Wednesday, December 19, 2007

Understanding Monsters

copyright 2007 by Gary L. Pullman

Today, when we think of monsters, we envision something like Frankenstein’s creature, a troll, or a misshapen blob. That’s not what the word originally meant--or not quite what it meant. “Monster” initially referred to an animal or other creature (humans, for example) that were malformed, often because of a birth defect. The word “monster” meant, literally, “omen, portent, or sign,” according to the Online Etymology Dictionary, and monsters were regarded as “signs or omens of impending evil.” The sense of “abnormal or prodigious animals composed of parts of creatures,” a la many of the creatures of ancient Egyptian, Greek, and other mythologies, originated about 1385, the dictionary asserts, adding that the “sense of ‘person of inhuman cruelty or wickedness’ is from 1556.” By 1556, “monster” had come to also signify a “person of inhuman cruelty or wickedness.”

What was monstrous about monsters? The etymology of the word “monstrous,” the adjective derived from the noun “monster,” gives us a clue or two: “Monstrous,” according to the dictionary meant “unnatural, deviating from the natural order, hideous,” picking up the additional senses of meaning of “enormous” and “outrageously wrong” only later. The existence of monsters was once a subject of study known as teratology (from “teratos,” meaning “marvel” or “monster,” and “-ology,” meaning “study of”).

The etymologies of many of the words for monsters disclose the fears upon which many of them rested. Often, monsters were associated not only with death as such, but also with the horrible way in which one died at the hands--or rather, at the teeth and claws--of various monsters. Often, the unnatural creatures ate people alive, perhaps regarding them much as Buffy the Vampire Slayer’s vampire, Spike, thought of people--as “Happy Meals with legs.” However, a victim might be strangled (and then eaten, dead). For example, the Online Etymology Dictionary relates the following information concerning:
  • Manticore = man-eater
  • Ogre = man-eating giant
  • Orc = devouring monster
  • Sphinx = strangler.

A monster such as the water-dwelling afranc, with appetites for cattle rather than humans, was also feared, because, in eating the cattle, it deprived people of beef (although, it might be supposed, from the cattle’s point of view, the humans who consume them might also have been monsters). After all, what frightens us, as we observe in “Chillers and Thrillers: The Fiction of

Fear,” is really threats to the people and things we hold dear.

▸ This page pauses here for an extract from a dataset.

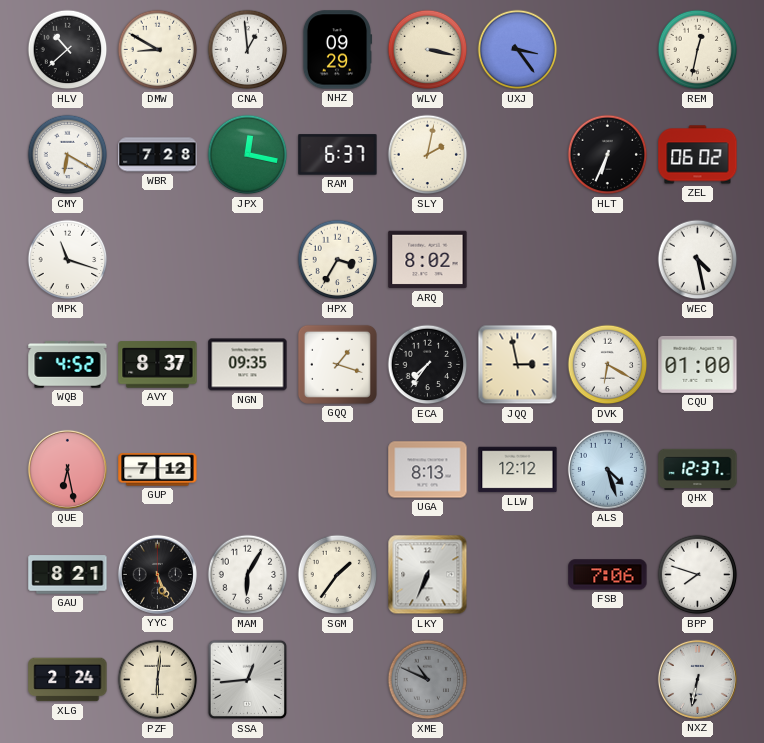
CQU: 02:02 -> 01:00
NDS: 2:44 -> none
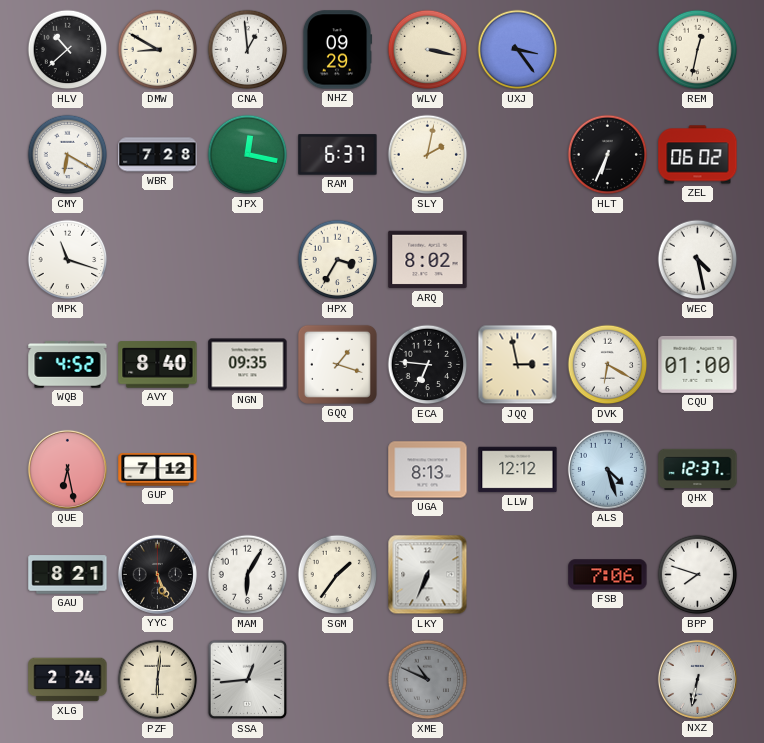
AVY: 8:37 -> 8:40
ECA: 7:36 -> 6:46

Some monsters suggest that we fear meaninglessness, too (a threat to our need to believe that our existence is important and purposeful). Some unnatural creatures imply that life, including human existence, might be absurd. One such monster is the moon-calf, whose name meant “abortive, shapeless, fleshly mass.” (One thinks of a tumor or an aborted fetus, perhaps.)

What’s most interesting to me is that the word “monster” is contrasted with the concept of normalcy, because a monster, originally, was a creature that was considered, in some way, unnatural. The ancients, of course, believed in natural laws. In physics, these were the laws of nature that controlled cosmic events. For society, similar laws of human nature controlled--or, at least, determined--what was right and proper conduct. These laws were inborn; they were the essential qualities with which one was born and which governed--or should govern--his or her behavior. To act against these natural laws was to act against nature, or to act unnaturally--to behave as a monster and, therefore, to become a monster.